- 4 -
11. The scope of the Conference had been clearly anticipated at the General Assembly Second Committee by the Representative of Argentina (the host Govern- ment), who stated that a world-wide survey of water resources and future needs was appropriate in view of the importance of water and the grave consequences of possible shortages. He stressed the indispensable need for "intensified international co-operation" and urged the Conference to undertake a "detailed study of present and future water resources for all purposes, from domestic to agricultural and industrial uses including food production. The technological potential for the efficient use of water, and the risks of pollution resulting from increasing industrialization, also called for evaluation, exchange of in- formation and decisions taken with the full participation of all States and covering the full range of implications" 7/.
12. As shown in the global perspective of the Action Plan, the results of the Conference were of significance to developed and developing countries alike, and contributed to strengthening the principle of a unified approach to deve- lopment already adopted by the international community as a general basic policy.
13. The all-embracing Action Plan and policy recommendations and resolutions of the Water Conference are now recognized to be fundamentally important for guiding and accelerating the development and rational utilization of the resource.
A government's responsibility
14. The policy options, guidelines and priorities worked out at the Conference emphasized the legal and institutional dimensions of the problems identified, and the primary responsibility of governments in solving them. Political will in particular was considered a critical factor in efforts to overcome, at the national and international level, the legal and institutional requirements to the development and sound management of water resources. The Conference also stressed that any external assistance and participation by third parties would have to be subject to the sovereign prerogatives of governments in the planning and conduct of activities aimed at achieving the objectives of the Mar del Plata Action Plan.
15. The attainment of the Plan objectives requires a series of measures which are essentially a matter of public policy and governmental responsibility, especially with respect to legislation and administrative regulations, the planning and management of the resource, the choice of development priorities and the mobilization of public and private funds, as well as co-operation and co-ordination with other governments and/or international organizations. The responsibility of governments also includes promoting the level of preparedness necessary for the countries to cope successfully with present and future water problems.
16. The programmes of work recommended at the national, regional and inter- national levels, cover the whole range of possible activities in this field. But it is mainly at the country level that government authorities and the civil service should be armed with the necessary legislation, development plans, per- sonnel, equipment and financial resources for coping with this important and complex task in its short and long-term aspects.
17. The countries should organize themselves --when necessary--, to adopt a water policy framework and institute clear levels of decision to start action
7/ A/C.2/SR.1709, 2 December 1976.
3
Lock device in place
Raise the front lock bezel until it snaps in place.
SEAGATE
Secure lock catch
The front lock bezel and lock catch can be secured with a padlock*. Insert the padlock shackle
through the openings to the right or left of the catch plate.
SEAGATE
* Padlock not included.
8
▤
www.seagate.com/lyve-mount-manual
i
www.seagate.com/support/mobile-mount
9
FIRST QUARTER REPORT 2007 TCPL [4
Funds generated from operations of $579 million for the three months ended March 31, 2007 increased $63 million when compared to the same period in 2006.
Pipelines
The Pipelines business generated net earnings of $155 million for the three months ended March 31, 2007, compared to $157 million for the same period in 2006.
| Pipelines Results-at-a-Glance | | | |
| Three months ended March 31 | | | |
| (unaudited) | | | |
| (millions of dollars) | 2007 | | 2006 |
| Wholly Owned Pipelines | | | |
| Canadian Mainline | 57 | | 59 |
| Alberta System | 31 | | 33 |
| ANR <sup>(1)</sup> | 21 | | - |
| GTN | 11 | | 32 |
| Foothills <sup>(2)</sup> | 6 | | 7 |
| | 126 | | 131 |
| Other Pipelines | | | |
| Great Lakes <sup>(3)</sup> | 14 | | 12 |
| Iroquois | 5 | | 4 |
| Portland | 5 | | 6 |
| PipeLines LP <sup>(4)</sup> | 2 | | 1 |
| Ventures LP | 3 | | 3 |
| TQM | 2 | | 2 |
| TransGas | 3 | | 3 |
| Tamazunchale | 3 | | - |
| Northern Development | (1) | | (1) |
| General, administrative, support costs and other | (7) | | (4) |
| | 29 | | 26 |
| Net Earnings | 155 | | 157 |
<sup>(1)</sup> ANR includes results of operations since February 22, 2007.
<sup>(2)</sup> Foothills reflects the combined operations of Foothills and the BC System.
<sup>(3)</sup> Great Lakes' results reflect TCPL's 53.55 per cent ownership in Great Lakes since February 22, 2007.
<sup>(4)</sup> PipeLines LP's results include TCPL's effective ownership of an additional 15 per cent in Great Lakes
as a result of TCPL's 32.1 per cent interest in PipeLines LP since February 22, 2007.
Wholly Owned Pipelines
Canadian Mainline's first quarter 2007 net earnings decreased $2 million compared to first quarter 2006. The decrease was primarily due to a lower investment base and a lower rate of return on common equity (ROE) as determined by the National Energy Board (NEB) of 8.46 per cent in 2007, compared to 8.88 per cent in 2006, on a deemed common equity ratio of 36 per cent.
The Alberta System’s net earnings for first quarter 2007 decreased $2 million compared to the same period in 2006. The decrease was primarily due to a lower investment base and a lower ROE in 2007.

### What you should do:
Nothing but the lines from the line that contains "<sup>(4)</sup> PipeLines LP's" to the last line of the records above should appear in the answer; please copy them exactly.

### Answer to the problem:
<sup>(4)</sup> PipeLines LP's results include TCPL's effective ownership of an additional 15 per cent in Great Lakes
as a result of TCPL's 32.1 per cent interest in PipeLines LP since February 22, 2007.
Wholly Owned Pipelines
Canadian Mainline's first quarter 2007 net earnings decreased $2 million compared to first quarter 2006. The decrease was primarily due to a lower investment base and a lower rate of return on common equity (ROE) as determined by the National Energy Board (NEB) of 8.46 per cent in 2007, compared to 8.88 per cent in 2006, on a deemed common equity ratio of 36 per cent.
The Alberta System’s net earnings for first quarter 2007 decreased $2 million compared to the same period in 2006. The decrease was primarily due to a lower investment base and a lower ROE in 2007.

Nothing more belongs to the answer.